Please note that the evaluation is performed in a multi-image per batch and parallel model forward setting. In case of lower GPU memory, please consider reducing the batch size for different scales (by setting TEST.BATCH_IMAGES
) or reducing the number of parallel jobs (by setting TEST.CONCURRENT_JOBS
in the config file).
Evaluating a model trained with this repository
For evaluating a model trained with this repository, you can run the following script by passing the same configuration file used during the training.
The test settings can be set by updating the TEST
section of the configuration file (See the configs
folder for examples).
python main_test.py --cfg [PATH TO THE CONFIG FILE USED FOR TRAINING]
By default, this would produce a json
file containing the detections on the test-dev
which can be zipped and uploaded to the COCO evaluation server.
This repo also contains the R-FCN-3k detector.

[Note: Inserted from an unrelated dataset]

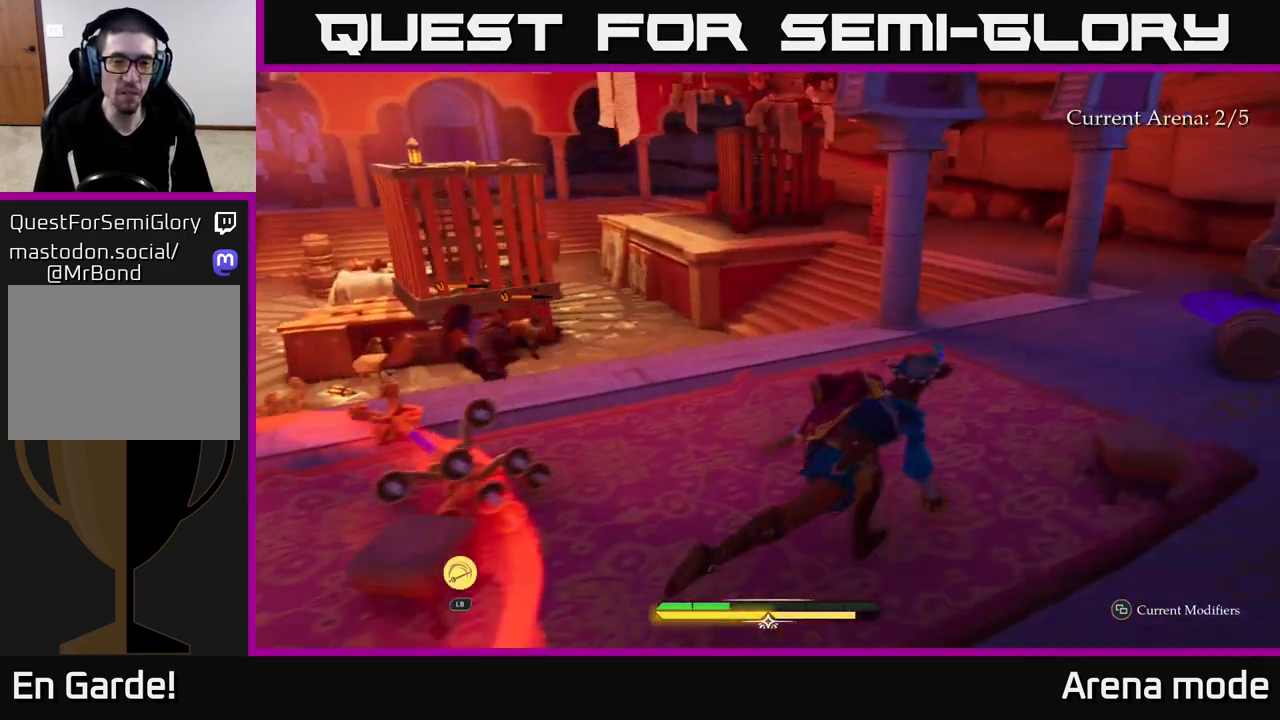
{"buttons": ["X", "L2"], "left_stick": "up", "right_stick": "center", "events": [[50, "left_stick", "up"], [150, "right_stick", "center"], [467, "X", "down"]]}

Please switch to the R-FCN-3k branch for specific instructions.
This repo also contains modules to train on the open-images dataset. Please switch to the openimages2 branch for specific instructions. The detector on OpenImagesV4 was trained with Soft Sampling.
The SSH face detector would be added to this repository soon. In the meanwhile, you can use the code available at the original SSH repository.